> _Exercise description_: Take the lines below between the one holding "AMPLIACION DE ELECTRICIDAD 1: 0.19 -> 0.25" and the one holding "CONSTRUCCION DE PAVIMENTACION DOBLE 2: 0", inclusive, and copy them exactly. Add nothing.

*** Opening of Data records ***

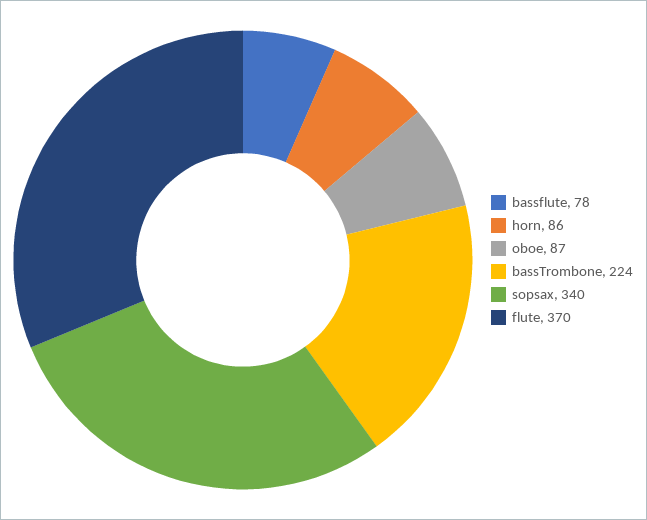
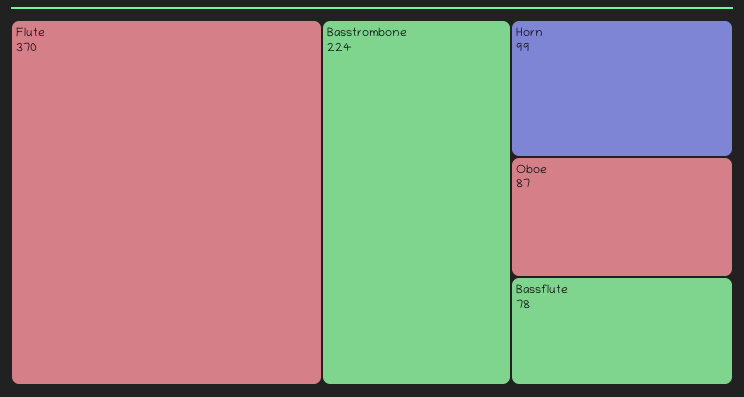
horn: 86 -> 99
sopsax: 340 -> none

*** Close of Data records ***
*** Opening of Data records ***

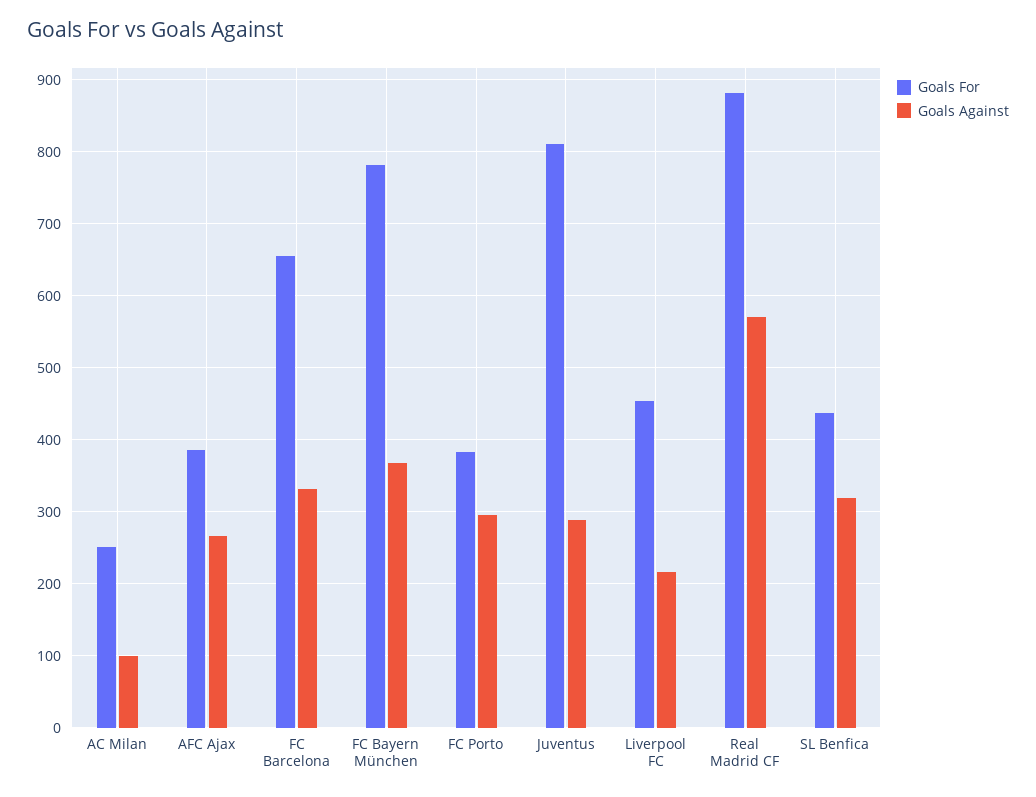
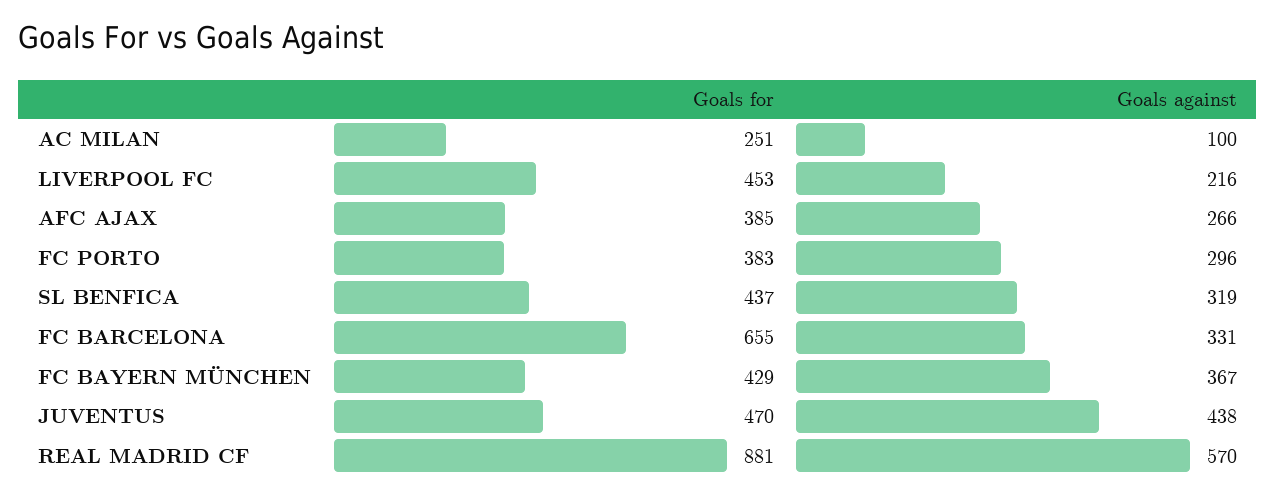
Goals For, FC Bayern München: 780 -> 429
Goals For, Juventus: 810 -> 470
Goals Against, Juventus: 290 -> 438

*** Close of Data records ***
*** Opening of Data records ***

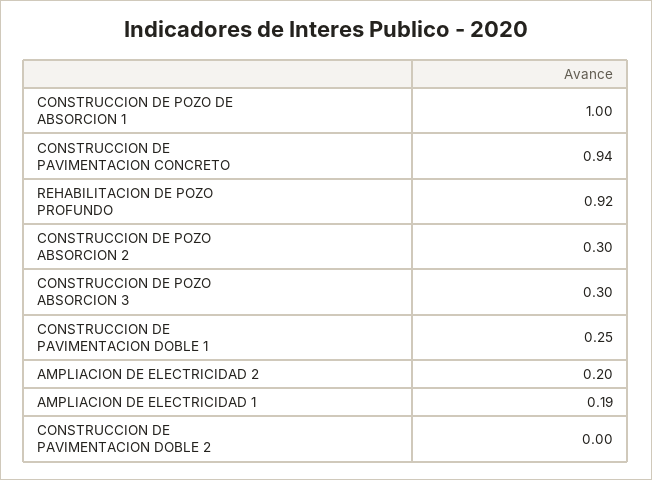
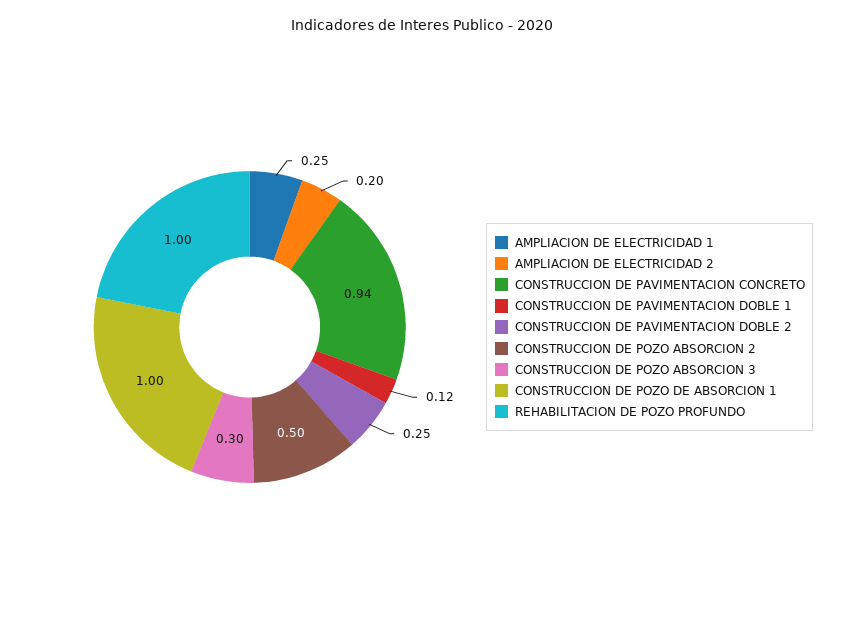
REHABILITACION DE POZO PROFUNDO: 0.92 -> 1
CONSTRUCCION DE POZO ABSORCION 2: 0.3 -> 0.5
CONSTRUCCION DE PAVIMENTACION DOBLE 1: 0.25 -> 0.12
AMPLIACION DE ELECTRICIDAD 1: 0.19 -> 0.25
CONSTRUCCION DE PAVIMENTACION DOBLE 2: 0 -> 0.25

*** Close of Data records ***

> _Exercise response_:
AMPLIACION DE ELECTRICIDAD 1: 0.19 -> 0.25
CONSTRUCCION DE PAVIMENTACION DOBLE 2: 0 -> 0.25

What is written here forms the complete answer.